Keywords: Perpetual pavement (PP), Traffic, Weigh-In-Motion (WIM), Axle load, 80 kN Equivalent single axle loads (ESALs), Gross vehicle weight (GVW).
Resumen
Desde hace unos anos, en Texas se vienen utilizando estructuras de pavimento perpetuo (PP) en carreteras de trafico pesado, donde el trafico esperado a 20 anos supera los 30 millones de ejes equivalentes de 80 kN. Con el fin de realizar una validation del diseno de PP y presentar recomendaciones para la estimation de traficos de diseno, se realizaron y analizaron mediciones obtenidas con estaciones de pesaje de trafico en movimiento (WIM) ubicadas en dos proyectos de PP. Los resultados encontrados indicaron que las estimaciones del trafico inicial de diseno de PP fueron comparables con las proyecciones basadas en los datos arrojados por WIM. Sin embargo, se encontro que la subestimacion de los modulos dinamicos de las mezclas asfalticas en caliente conllevo a disenos muy conservadores para las estructuras de PP. Adicionalmente, considerando que el uso de estaciones WIM para recolectar datos de trafico en forma automatizada fue exitoso, en este articulo se destacan las posibles aplicaciones y ventajas (con respecto a sistemas manuales de recoleccion de datos de trafico) de usar information de trafico detallada obtenida mediante el sistema WIM para el analisis futuro de la operacion de carreteras y el diseno estructural de pavimentos.

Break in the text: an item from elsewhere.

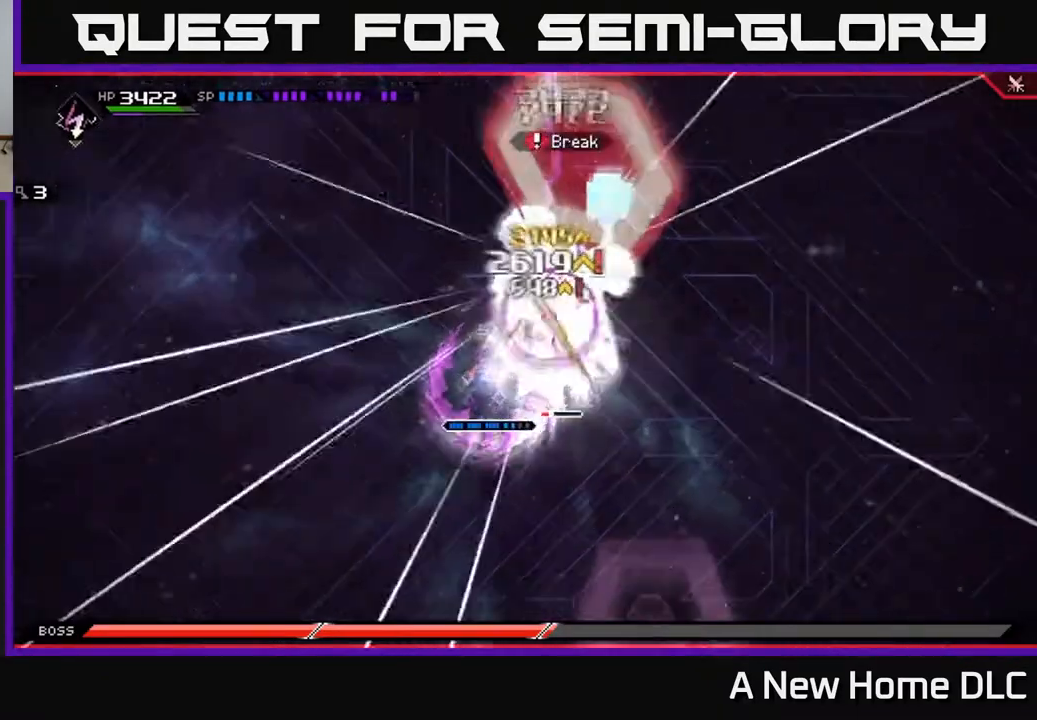
{"buttons": [], "left_stick": "right", "right_stick": "center", "events": [[33, "X", "down"], [50, "left_stick", "right"], [117, "X", "up"], [200, "L1", "down"], [200, "X", "down"], [317, "L1", "up"], [317, "X", "up"], [367, "X", "down"], [467, "X", "up"]]}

Palabras clave: Pavimentos perpetuos, Sistema de pesaje en movimiento, Ejes sencillos equivalentes de 80 kN, Peso bruto vehicular.
1. INTRODUCTION
Given that the movement of heavy vehicles, exceeding the permitted legal maximum load, has negative consequences on the highway operations (e.g., increased risk of accidents and premature deterioration of pavement structures), there is an ultimate need for installing automated methods to monitor and control the present and future vehicle operation on the roads. Conventionally, the vehicle weighting was done in a static way, which implied traffic disruptions. In addition, vehicle weighting random sampling operation was typically done, because in high-volume vehicle highways it was not possible to weigh all the trucks. However, the evolution of the available tools has led to the development of systems for automated load monitoring that can be applied to moving vehicles; specifically WIMs (Weigh in Motion Systems).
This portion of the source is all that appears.